Side-Chain Conducting and Phase-Separated Polymeric Binders for High Performance Silicon Anodes in Lithium-Ion Batteries

Monday, October 12, 2015: 14:20
106-A (Phoenix Convention Center)
H. Zhao, S. J. Park, G. Ai, W. Yang, C. Wang (Lawrence Berkeley National Laboratory), and G. Liu (Lawrence Berkeley National Laboratory)

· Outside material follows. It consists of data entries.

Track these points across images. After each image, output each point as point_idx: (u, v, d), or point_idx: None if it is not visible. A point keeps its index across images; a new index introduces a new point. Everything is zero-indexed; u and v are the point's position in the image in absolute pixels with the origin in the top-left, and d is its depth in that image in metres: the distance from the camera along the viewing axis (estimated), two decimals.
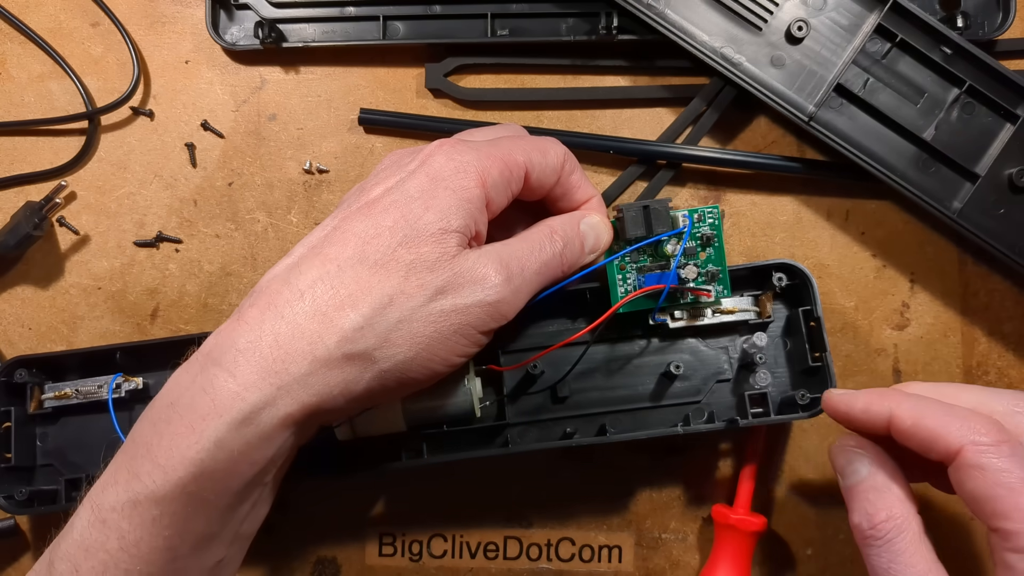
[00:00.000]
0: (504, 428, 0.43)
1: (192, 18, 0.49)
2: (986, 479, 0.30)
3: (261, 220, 0.48)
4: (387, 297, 0.32)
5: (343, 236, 0.33)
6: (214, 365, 0.31)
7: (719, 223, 0.40)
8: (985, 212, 0.44)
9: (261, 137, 0.49)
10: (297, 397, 0.31)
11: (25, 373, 0.42)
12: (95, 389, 0.43)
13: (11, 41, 0.49)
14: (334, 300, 0.32)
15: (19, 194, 0.48)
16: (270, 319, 0.32)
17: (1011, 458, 0.30)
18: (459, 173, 0.34)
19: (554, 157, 0.37)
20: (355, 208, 0.34)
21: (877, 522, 0.32)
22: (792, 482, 0.46)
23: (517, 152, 0.36)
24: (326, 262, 0.32)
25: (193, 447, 0.30)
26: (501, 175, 0.35)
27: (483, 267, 0.33)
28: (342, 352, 0.31)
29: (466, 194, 0.33)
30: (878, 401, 0.34)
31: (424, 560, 0.47)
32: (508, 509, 0.47)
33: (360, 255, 0.32)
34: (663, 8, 0.45)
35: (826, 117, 0.45)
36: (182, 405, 0.31)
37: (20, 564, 0.46)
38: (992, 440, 0.30)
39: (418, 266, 0.32)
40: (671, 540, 0.47)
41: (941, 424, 0.31)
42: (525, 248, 0.36)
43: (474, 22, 0.48)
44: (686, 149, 0.47)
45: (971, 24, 0.46)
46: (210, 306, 0.48)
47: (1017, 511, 0.29)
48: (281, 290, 0.32)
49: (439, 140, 0.35)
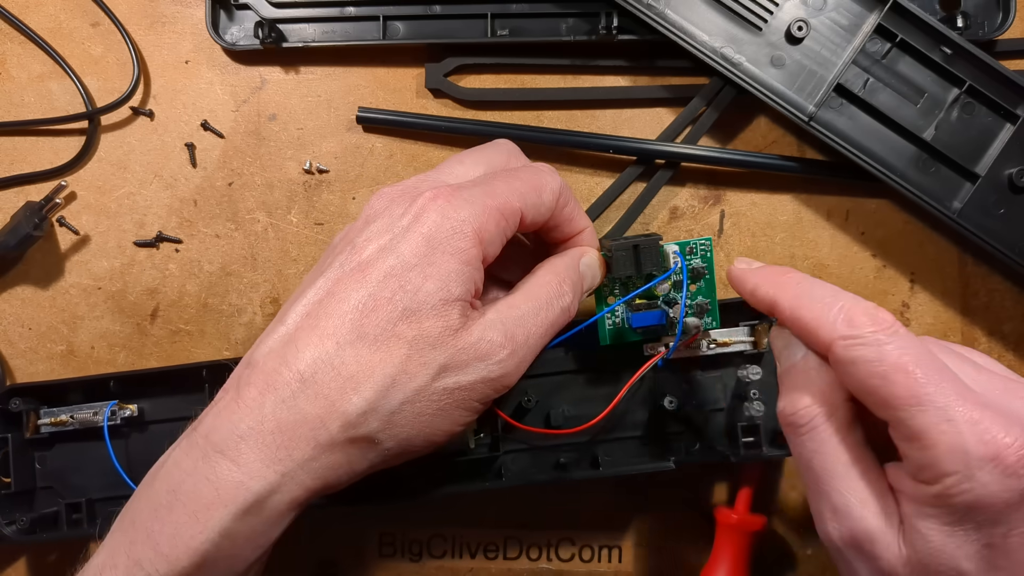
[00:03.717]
0: (498, 458, 0.42)
1: (192, 18, 0.49)
2: (860, 372, 0.28)
3: (261, 220, 0.48)
4: (389, 378, 0.31)
5: (339, 307, 0.31)
6: (216, 452, 0.31)
7: (711, 255, 0.39)
8: (985, 212, 0.44)
9: (261, 137, 0.49)
10: (301, 482, 0.31)
11: (20, 402, 0.43)
12: (91, 416, 0.43)
13: (11, 41, 0.49)
14: (335, 383, 0.31)
15: (19, 194, 0.48)
16: (271, 403, 0.31)
17: (884, 346, 0.28)
18: (456, 235, 0.32)
19: (549, 195, 0.35)
20: (348, 271, 0.32)
21: (800, 407, 0.30)
22: (792, 482, 0.46)
23: (513, 198, 0.34)
24: (324, 339, 0.31)
25: (197, 537, 0.30)
26: (498, 227, 0.33)
27: (488, 342, 0.32)
28: (345, 436, 0.31)
29: (464, 256, 0.32)
30: (764, 285, 0.32)
31: (424, 560, 0.47)
32: (508, 509, 0.47)
33: (359, 331, 0.31)
34: (663, 8, 0.45)
35: (826, 117, 0.45)
36: (184, 493, 0.30)
37: None
38: (865, 331, 0.28)
39: (420, 343, 0.31)
40: (671, 540, 0.47)
41: (815, 316, 0.30)
42: (531, 310, 0.34)
43: (474, 22, 0.48)
44: (686, 149, 0.47)
45: (971, 24, 0.46)
46: (210, 306, 0.48)
47: (895, 399, 0.27)
48: (280, 369, 0.31)
49: (431, 191, 0.33)
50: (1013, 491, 0.25)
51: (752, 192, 0.48)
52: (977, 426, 0.25)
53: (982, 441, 0.25)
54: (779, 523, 0.46)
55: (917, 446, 0.26)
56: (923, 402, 0.26)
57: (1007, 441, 0.25)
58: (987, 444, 0.25)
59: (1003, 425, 0.25)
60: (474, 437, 0.40)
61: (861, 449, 0.30)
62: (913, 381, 0.27)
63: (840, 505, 0.29)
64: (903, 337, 0.28)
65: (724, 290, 0.47)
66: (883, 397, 0.27)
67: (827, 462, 0.29)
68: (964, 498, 0.25)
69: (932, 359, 0.28)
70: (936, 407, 0.26)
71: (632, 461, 0.43)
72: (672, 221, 0.48)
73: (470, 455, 0.41)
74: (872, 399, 0.28)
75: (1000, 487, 0.25)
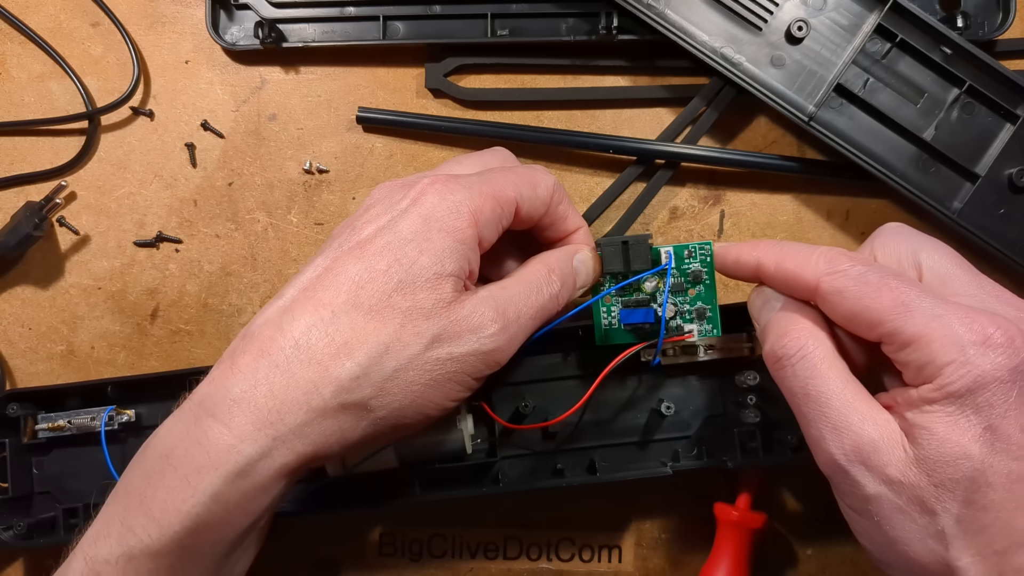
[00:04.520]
0: (495, 463, 0.42)
1: (192, 18, 0.49)
2: (848, 299, 0.31)
3: (261, 220, 0.48)
4: (383, 346, 0.31)
5: (336, 279, 0.32)
6: (208, 416, 0.31)
7: (710, 259, 0.38)
8: (985, 212, 0.44)
9: (261, 137, 0.49)
10: (293, 447, 0.31)
11: (17, 407, 0.43)
12: (88, 421, 0.43)
13: (11, 41, 0.49)
14: (329, 348, 0.31)
15: (19, 194, 0.48)
16: (264, 368, 0.31)
17: (865, 273, 0.31)
18: (452, 214, 0.33)
19: (544, 190, 0.36)
20: (347, 248, 0.33)
21: (787, 341, 0.32)
22: (792, 482, 0.46)
23: (508, 187, 0.35)
24: (320, 307, 0.32)
25: (189, 501, 0.30)
26: (493, 212, 0.34)
27: (480, 315, 0.33)
28: (338, 402, 0.31)
29: (460, 235, 0.33)
30: (747, 252, 0.35)
31: (424, 560, 0.47)
32: (508, 509, 0.47)
33: (354, 300, 0.32)
34: (663, 8, 0.45)
35: (826, 117, 0.45)
36: (176, 457, 0.31)
37: None
38: (844, 265, 0.31)
39: (414, 313, 0.32)
40: (671, 540, 0.47)
41: (799, 263, 0.33)
42: (522, 292, 0.35)
43: (474, 22, 0.48)
44: (686, 149, 0.47)
45: (971, 24, 0.46)
46: (210, 306, 0.48)
47: (884, 311, 0.30)
48: (274, 336, 0.32)
49: (430, 177, 0.34)
50: (1003, 368, 0.27)
51: (752, 192, 0.48)
52: (965, 317, 0.28)
53: (971, 329, 0.28)
54: (779, 522, 0.46)
55: (914, 348, 0.29)
56: (911, 307, 0.29)
57: (992, 325, 0.28)
58: (975, 330, 0.28)
59: (986, 315, 0.28)
60: (471, 443, 0.40)
61: (849, 374, 0.31)
62: (898, 293, 0.30)
63: (839, 422, 0.30)
64: (879, 266, 0.31)
65: (724, 295, 0.47)
66: (874, 314, 0.30)
67: (821, 385, 0.31)
68: (963, 382, 0.28)
69: (907, 277, 0.31)
70: (923, 309, 0.29)
71: (629, 466, 0.43)
72: (672, 221, 0.48)
73: (467, 460, 0.41)
74: (862, 320, 0.30)
75: (992, 365, 0.27)
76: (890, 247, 0.34)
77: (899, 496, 0.29)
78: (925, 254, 0.33)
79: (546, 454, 0.43)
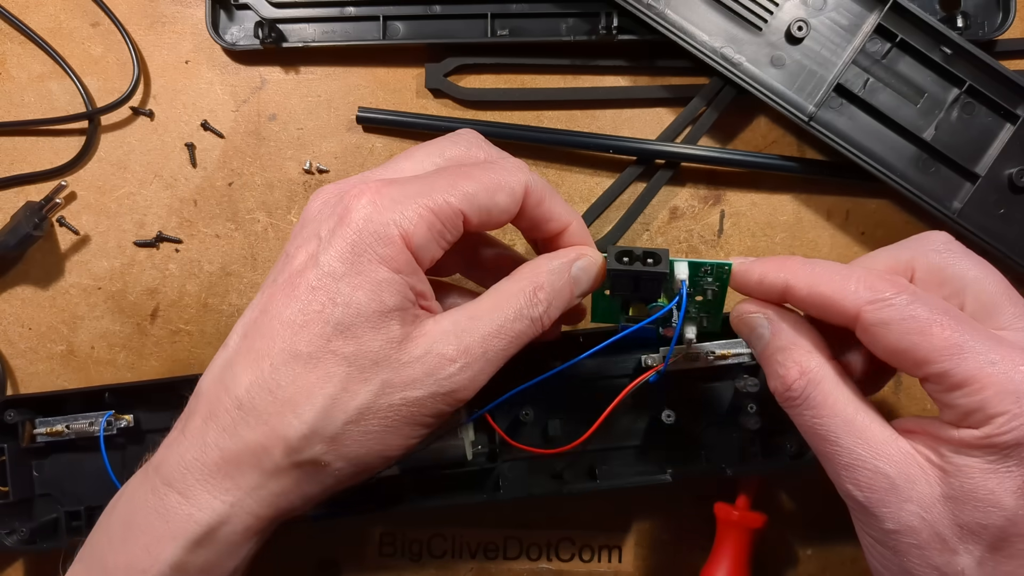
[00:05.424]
0: (495, 468, 0.42)
1: (192, 18, 0.49)
2: (894, 332, 0.28)
3: (261, 220, 0.48)
4: (330, 399, 0.29)
5: (271, 324, 0.30)
6: (165, 484, 0.30)
7: (726, 278, 0.35)
8: (985, 212, 0.44)
9: (261, 137, 0.49)
10: (252, 511, 0.30)
11: (15, 413, 0.42)
12: (87, 427, 0.43)
13: (11, 41, 0.49)
14: (273, 407, 0.29)
15: (19, 194, 0.48)
16: (213, 432, 0.30)
17: (912, 304, 0.28)
18: (380, 241, 0.29)
19: (506, 195, 0.32)
20: (280, 283, 0.30)
21: (791, 382, 0.30)
22: (793, 482, 0.46)
23: (453, 195, 0.30)
24: (259, 360, 0.30)
25: (150, 571, 0.29)
26: (430, 230, 0.30)
27: (436, 355, 0.30)
28: (290, 461, 0.30)
29: (394, 264, 0.29)
30: (773, 271, 0.32)
31: (424, 560, 0.47)
32: (508, 510, 0.47)
33: (291, 349, 0.29)
34: (663, 8, 0.45)
35: (826, 117, 0.45)
36: (137, 525, 0.30)
37: None
38: (888, 294, 0.29)
39: (360, 359, 0.29)
40: (671, 540, 0.47)
41: (835, 289, 0.30)
42: (495, 321, 0.31)
43: (474, 22, 0.48)
44: (686, 149, 0.47)
45: (971, 24, 0.46)
46: (210, 306, 0.48)
47: (936, 352, 0.27)
48: (220, 396, 0.30)
49: (359, 186, 0.30)
50: None
51: (752, 192, 0.48)
52: (1022, 366, 0.27)
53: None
54: (779, 522, 0.46)
55: (962, 393, 0.27)
56: (964, 350, 0.27)
57: None
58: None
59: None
60: (472, 449, 0.40)
61: (858, 402, 0.30)
62: (951, 332, 0.27)
63: (853, 460, 0.29)
64: (925, 295, 0.29)
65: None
66: (922, 353, 0.28)
67: (829, 423, 0.30)
68: (1012, 435, 0.26)
69: (956, 311, 0.29)
70: (977, 353, 0.27)
71: (629, 472, 0.43)
72: (672, 221, 0.48)
73: (467, 466, 0.41)
74: (908, 357, 0.28)
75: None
76: (933, 266, 0.31)
77: (918, 533, 0.28)
78: (971, 279, 0.30)
79: (546, 460, 0.43)
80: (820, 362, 0.31)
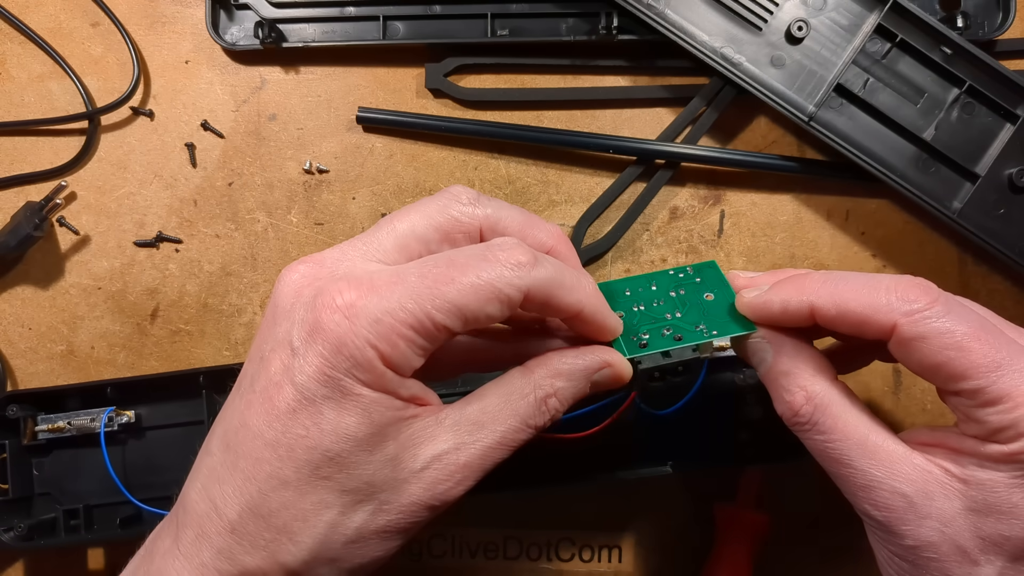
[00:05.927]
0: None
1: (192, 18, 0.49)
2: (931, 347, 0.28)
3: (261, 220, 0.48)
4: (327, 525, 0.28)
5: (253, 444, 0.28)
6: None
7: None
8: (985, 212, 0.44)
9: (261, 137, 0.49)
10: None
11: (17, 408, 0.42)
12: (88, 423, 0.43)
13: (11, 41, 0.49)
14: (268, 533, 0.28)
15: (19, 194, 0.48)
16: (208, 553, 0.28)
17: (948, 316, 0.28)
18: (358, 367, 0.27)
19: (498, 306, 0.28)
20: (257, 392, 0.28)
21: (797, 408, 0.30)
22: (793, 482, 0.46)
23: (438, 308, 0.27)
24: (246, 483, 0.28)
25: None
26: (409, 346, 0.28)
27: (434, 471, 0.29)
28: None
29: (378, 384, 0.28)
30: (796, 295, 0.30)
31: (424, 560, 0.47)
32: (508, 509, 0.47)
33: (279, 476, 0.28)
34: (663, 8, 0.45)
35: (826, 117, 0.45)
36: None
37: None
38: (922, 305, 0.28)
39: (353, 483, 0.28)
40: (671, 540, 0.47)
41: (866, 304, 0.29)
42: (498, 431, 0.30)
43: (474, 22, 0.48)
44: (686, 149, 0.47)
45: (971, 24, 0.46)
46: (210, 306, 0.48)
47: (973, 368, 0.27)
48: (211, 515, 0.29)
49: (329, 293, 0.28)
50: None
51: (752, 192, 0.48)
52: None
53: None
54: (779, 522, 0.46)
55: (995, 410, 0.27)
56: (1003, 366, 0.27)
57: None
58: None
59: None
60: None
61: (869, 422, 0.30)
62: (989, 347, 0.27)
63: (868, 482, 0.29)
64: (958, 306, 0.28)
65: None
66: (958, 368, 0.27)
67: (840, 446, 0.29)
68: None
69: (991, 324, 0.28)
70: (1015, 371, 0.27)
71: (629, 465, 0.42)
72: (672, 221, 0.48)
73: None
74: (942, 371, 0.28)
75: None
76: None
77: (938, 547, 0.28)
78: None
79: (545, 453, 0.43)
80: (825, 386, 0.30)
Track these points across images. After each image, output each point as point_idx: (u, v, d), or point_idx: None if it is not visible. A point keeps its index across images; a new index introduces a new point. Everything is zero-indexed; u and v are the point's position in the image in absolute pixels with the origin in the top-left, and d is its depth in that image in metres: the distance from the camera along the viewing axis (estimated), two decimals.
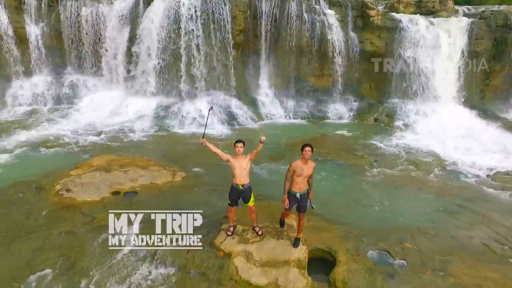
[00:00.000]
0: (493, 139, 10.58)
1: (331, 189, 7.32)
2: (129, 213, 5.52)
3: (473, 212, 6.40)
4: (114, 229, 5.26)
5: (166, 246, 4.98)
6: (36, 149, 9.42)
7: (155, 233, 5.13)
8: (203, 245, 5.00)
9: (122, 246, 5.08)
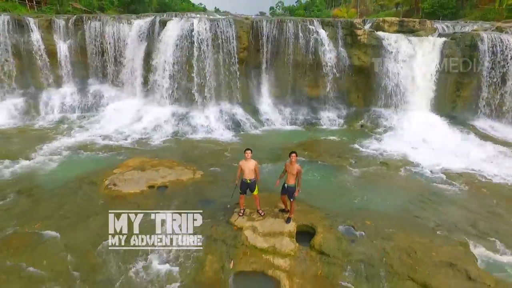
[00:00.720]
0: (456, 144, 12.57)
1: (317, 184, 9.31)
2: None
3: (423, 202, 8.38)
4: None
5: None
6: (78, 152, 11.42)
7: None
8: (223, 223, 7.00)
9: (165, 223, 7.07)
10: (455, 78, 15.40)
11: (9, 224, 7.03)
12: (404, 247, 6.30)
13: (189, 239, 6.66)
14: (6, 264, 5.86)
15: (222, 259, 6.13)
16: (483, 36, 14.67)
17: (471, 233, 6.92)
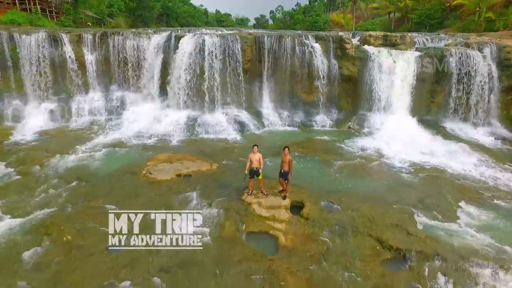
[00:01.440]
0: (425, 142, 15.00)
1: (307, 173, 11.75)
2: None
3: (388, 186, 10.82)
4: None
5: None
6: (114, 149, 13.87)
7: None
8: (236, 200, 9.44)
9: (189, 204, 9.52)
10: (429, 86, 17.82)
11: (79, 200, 9.49)
12: (367, 215, 8.75)
13: (212, 210, 9.12)
14: (86, 225, 8.30)
15: (237, 223, 8.57)
16: (452, 51, 17.11)
17: (418, 207, 9.37)
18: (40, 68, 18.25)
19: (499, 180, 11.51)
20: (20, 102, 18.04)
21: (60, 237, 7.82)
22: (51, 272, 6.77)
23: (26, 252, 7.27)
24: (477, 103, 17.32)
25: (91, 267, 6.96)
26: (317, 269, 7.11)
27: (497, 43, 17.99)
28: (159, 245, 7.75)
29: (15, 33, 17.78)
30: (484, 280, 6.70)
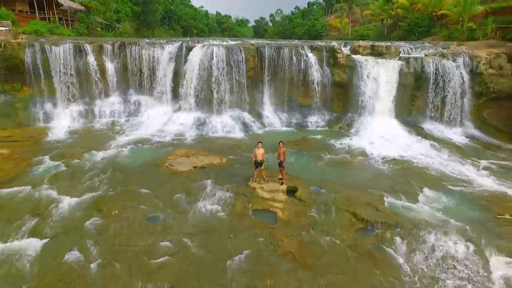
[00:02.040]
0: (404, 140, 17.33)
1: (301, 165, 14.07)
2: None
3: (367, 176, 13.14)
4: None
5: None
6: (138, 146, 16.20)
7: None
8: (243, 185, 11.76)
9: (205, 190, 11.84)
10: (410, 91, 20.17)
11: (117, 186, 11.81)
12: (346, 197, 11.08)
13: (225, 194, 11.43)
14: (127, 204, 10.62)
15: (244, 203, 10.88)
16: (429, 61, 19.45)
17: (388, 191, 11.70)
18: (67, 75, 20.53)
19: (458, 172, 13.86)
20: (51, 105, 20.32)
21: (109, 211, 10.14)
22: (108, 234, 9.08)
23: (87, 222, 9.58)
24: (451, 106, 19.66)
25: (136, 232, 9.27)
26: (306, 234, 9.43)
27: (470, 53, 20.34)
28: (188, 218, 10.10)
29: (46, 44, 20.06)
30: (429, 241, 9.02)
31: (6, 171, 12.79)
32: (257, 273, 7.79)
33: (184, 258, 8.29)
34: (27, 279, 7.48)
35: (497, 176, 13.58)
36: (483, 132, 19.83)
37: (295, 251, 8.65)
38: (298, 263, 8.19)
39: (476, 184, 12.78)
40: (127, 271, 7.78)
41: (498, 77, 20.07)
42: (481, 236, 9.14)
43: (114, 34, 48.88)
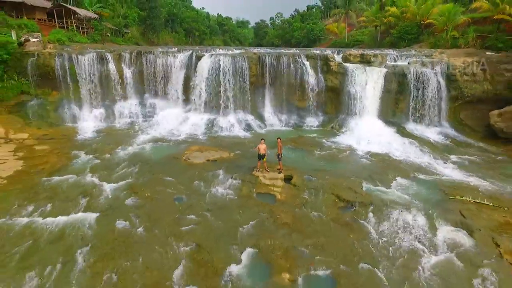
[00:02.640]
0: (386, 139, 19.80)
1: (296, 159, 16.60)
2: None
3: (350, 167, 15.69)
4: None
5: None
6: (157, 143, 18.75)
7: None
8: (249, 174, 14.31)
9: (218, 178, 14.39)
10: (394, 96, 22.69)
11: (146, 175, 14.35)
12: (332, 183, 13.63)
13: (234, 181, 13.97)
14: (156, 188, 13.16)
15: (250, 188, 13.42)
16: (410, 69, 21.99)
17: (367, 179, 14.22)
18: (91, 81, 23.07)
19: (428, 164, 16.40)
20: (77, 107, 22.86)
21: (143, 194, 12.69)
22: (145, 210, 11.62)
23: (126, 200, 12.14)
24: (429, 109, 22.19)
25: (167, 208, 11.81)
26: (299, 211, 11.96)
27: (447, 62, 22.88)
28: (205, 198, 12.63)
29: (73, 54, 22.61)
30: (394, 215, 11.53)
31: (52, 163, 15.35)
32: (260, 236, 10.33)
33: (205, 226, 10.83)
34: (89, 239, 10.01)
35: (461, 168, 16.11)
36: (459, 131, 22.35)
37: (290, 222, 11.18)
38: (292, 230, 10.73)
39: (441, 174, 15.32)
40: (163, 234, 10.32)
41: (471, 83, 22.63)
42: (435, 211, 11.67)
43: (124, 39, 51.45)
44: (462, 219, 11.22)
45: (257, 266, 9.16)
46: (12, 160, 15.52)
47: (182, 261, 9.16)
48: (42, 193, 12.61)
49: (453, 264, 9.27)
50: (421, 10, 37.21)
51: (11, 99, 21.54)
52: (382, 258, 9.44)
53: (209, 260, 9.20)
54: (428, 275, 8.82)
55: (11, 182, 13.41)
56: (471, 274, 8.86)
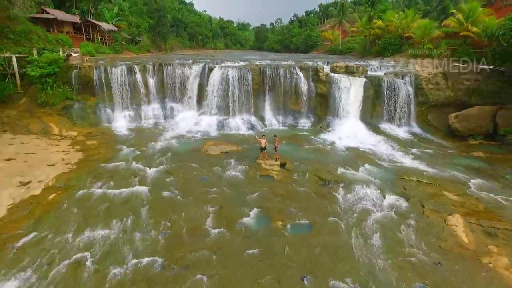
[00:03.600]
0: (362, 136, 24.33)
1: (290, 151, 21.11)
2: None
3: (330, 157, 20.21)
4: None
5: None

Here we describe a class of electric-conducting polymers that conduct electrons via the side chain π–π stacking. These polymers can be designed and synthesized with different chemical moieties to perform different functions, extremely suitable as a conductive polymer binder for lithium battery electrodes. A class of methacrylate polymers based on a polycyclic aromatic hydrocarbon side moiety, pyrene, was synthesized and applied as an electrode binder to fabricate a silicon (Si) electrode. The electron mobilities for PPy and PPyE are characterized as 1.9 × 10–4 and 8.5 × 10–4 cm2 V–1 s–1, respectively. These electric conductive polymeric binders can maintain the electrode mechanical integrity and Si interface stability over a thousand cycles of charge and discharge. The as-assembled batteries exhibit a high capacity and excellent rate performance due to the self-assembled solid-state nanostructures of the conductive polymer binders. These pyrene-based methacrylate binders also enhance the stability of the solid electrolyte interphase (SEI) of a Si electrode over long-term cycling. The physical properties of this polymer are further tailored by incorporating ethylene oxide moieties at the side chains to enhance the adhesion and adjust swelling to improve the stability of the high loading Si electrode.